Only 3 large trials—PLCO, ERSPC, and CAP—have evaluated prostate cancer screening using appropriate control groups and overall survival as the endpoint. 2 All 3 reported the same result: screening did not improve overall survival. This represents level 1 evidence. While the USPSTF systematic review includes OS outcomes, it does not emphasize them as decisive. In contrast, urology guidelines frequently highlight reductions in prostate cancer–specific mortality reported in ERSPC and suggest that screening reduces cancer mortality.
Cancer-specific mortality is commonly used in epidemiologic studies and registry analyses; however, it is a descriptive outcome based on clinical judgment at the time of death and lacks a reproducible scientific definition. 7 For this reason, it is not a robust endpoint for clinical trials. Even in the 3 RCTs, there is no detailed description of how cancer-specific mortality was defined or measured. Outcomes that were not prespecified as trial endpoints cannot be interpreted as valid RCT results, as the benefits of randomization no longer apply. At best, such findings should be considered descriptive. Consequently, statements that screening “reduces cancer mortality” are better understood as expert interpretation rather than conclusions supported by high-level evidence.
The USPSTF has revised its recommendation grade from D to C and expanded discussion of cancer-specific mortality, yet it explicitly states that the certainty of evidence regarding benefit remains insufficient. This cautious wording reflects the conclusion that a survival benefit has not been demonstrated.

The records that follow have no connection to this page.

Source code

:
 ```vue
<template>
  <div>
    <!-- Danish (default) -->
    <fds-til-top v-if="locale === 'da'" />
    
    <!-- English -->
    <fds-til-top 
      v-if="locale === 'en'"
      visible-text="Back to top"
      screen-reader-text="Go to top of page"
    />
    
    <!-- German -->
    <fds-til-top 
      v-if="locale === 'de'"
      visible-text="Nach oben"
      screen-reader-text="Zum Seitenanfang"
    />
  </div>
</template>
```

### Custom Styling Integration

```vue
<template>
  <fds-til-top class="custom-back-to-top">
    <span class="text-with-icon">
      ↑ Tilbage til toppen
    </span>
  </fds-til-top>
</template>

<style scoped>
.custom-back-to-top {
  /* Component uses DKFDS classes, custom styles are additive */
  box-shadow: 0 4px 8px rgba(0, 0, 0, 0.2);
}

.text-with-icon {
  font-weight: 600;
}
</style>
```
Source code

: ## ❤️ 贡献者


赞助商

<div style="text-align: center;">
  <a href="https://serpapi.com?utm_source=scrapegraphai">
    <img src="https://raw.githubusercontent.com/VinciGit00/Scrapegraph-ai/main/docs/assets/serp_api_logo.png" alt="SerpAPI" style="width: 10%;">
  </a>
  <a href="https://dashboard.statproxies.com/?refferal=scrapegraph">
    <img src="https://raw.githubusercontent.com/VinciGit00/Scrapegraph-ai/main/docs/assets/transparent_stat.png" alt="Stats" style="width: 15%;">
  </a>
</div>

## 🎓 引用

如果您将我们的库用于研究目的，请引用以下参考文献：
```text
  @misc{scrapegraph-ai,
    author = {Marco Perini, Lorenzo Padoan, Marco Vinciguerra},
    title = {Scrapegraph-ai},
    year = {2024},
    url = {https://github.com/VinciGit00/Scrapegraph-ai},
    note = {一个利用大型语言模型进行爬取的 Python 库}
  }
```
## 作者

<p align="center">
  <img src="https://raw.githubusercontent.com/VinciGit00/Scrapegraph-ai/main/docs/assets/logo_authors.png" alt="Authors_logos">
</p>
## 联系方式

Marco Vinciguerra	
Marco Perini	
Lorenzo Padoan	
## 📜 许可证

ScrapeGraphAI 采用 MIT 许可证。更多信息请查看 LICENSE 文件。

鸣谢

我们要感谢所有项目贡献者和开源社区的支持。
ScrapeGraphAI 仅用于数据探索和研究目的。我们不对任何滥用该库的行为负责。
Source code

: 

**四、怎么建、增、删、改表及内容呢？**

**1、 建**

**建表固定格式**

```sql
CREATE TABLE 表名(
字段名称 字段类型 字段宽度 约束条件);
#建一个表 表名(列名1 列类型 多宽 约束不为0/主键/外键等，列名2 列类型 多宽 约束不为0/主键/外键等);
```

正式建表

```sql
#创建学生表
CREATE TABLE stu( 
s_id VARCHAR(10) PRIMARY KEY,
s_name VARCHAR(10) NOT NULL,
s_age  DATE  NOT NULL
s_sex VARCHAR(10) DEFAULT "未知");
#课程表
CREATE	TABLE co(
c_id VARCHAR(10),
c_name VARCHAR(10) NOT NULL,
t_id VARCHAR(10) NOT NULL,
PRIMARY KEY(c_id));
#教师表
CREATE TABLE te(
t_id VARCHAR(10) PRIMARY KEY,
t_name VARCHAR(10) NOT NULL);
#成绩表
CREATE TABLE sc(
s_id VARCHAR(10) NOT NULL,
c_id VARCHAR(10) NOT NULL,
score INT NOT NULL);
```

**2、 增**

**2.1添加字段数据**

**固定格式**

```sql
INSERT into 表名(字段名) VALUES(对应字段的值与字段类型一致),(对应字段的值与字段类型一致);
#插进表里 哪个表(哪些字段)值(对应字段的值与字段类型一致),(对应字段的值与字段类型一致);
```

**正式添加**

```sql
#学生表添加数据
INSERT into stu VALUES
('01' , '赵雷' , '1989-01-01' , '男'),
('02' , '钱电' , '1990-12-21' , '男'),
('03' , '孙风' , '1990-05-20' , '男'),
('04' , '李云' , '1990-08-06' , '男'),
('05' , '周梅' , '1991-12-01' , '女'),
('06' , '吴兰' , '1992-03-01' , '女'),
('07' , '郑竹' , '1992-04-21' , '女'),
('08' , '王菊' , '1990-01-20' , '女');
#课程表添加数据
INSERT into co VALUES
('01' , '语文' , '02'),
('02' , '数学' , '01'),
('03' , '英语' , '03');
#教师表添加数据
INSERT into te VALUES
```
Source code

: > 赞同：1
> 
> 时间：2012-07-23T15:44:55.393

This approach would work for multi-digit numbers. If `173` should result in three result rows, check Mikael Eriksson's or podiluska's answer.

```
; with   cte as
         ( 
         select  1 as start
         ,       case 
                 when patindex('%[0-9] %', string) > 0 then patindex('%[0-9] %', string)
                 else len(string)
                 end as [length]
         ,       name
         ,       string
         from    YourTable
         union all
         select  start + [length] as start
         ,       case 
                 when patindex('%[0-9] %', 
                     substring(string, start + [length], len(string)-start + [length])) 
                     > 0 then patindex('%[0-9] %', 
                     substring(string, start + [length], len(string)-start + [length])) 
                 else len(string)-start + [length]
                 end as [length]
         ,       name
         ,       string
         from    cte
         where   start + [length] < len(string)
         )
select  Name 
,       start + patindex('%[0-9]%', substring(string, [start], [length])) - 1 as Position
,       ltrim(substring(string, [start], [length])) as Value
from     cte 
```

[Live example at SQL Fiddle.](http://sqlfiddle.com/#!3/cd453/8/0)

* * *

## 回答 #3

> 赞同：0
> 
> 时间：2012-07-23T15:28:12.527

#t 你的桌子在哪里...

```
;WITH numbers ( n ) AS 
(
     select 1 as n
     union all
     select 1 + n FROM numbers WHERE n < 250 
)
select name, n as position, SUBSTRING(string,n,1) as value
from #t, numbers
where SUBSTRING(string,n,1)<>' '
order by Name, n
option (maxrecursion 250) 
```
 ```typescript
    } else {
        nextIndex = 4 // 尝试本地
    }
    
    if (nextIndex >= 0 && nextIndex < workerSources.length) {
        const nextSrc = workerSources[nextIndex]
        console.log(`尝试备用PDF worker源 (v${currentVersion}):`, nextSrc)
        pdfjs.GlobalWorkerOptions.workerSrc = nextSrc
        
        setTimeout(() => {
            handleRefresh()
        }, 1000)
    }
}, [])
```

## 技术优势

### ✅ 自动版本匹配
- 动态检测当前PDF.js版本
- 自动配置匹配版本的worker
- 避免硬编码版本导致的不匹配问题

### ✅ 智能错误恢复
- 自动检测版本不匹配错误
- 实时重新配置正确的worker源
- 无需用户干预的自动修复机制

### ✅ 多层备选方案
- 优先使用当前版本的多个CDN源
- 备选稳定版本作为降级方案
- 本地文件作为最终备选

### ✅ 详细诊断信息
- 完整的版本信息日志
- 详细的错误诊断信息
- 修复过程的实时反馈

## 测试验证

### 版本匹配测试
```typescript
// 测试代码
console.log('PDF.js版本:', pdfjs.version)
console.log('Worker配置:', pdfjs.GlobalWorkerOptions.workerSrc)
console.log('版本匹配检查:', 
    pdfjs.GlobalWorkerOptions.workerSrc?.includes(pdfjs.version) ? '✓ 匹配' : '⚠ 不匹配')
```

The practice of evidence based medicine means integrating individual clinical expertise with the best available external clinical evidence from systematic research. While clinician perspectives are valuable, evidence—and patient preferences—should take precedence. Given that RCTs consistently show no improvement in overall survival, expert opinion alone is insufficient to outweigh this evidence.
Even if MRI-based risk stratification were to reduce some harms of screening, the absence of demonstrated benefit means that the overall balance may still favor harm.
When an intervention without proven benefit is offered to healthy individuals, it should be treated as a clinical trial rather than as established medical practice. Under the Declaration of Helsinki, individuals should therefore receive clear advance information, including disclosure that there is no evidence of improved overall survival. The U.S. Preventive Services Task Force (USPSTF) states that “the decision to undergo periodic PSA-based screening for prostate cancer should be an individual one and should include discussion of the potential benefits and harms of screening with their clinician,” and that “clinicians should not screen men who do not express a preference for screening.” These recommendations are consistent with this ethical framework. Whether screening is organized or opportunistic, it should be held to the same ethical standards.
If prostate cancer screening is to be promoted in the future, participants should be adequately informed, appropriate control groups should be used, and overall survival should be the primary endpoint. Without these conditions, further efforts risk generating descriptive data that cannot meaningfully inform clinical decision-making. The costs of such research should be borne by investigators or funding agencies, not by patients or public insurance systems, 8 given the ethical and economic implications of interventions with uncertain benefit.
Finally, clinicians outside urology, as well as policymakers, should be familiar with the principles of scientific research, evidence-based medicine, and the Declaration of Helsinki to support informed and responsible decision-making.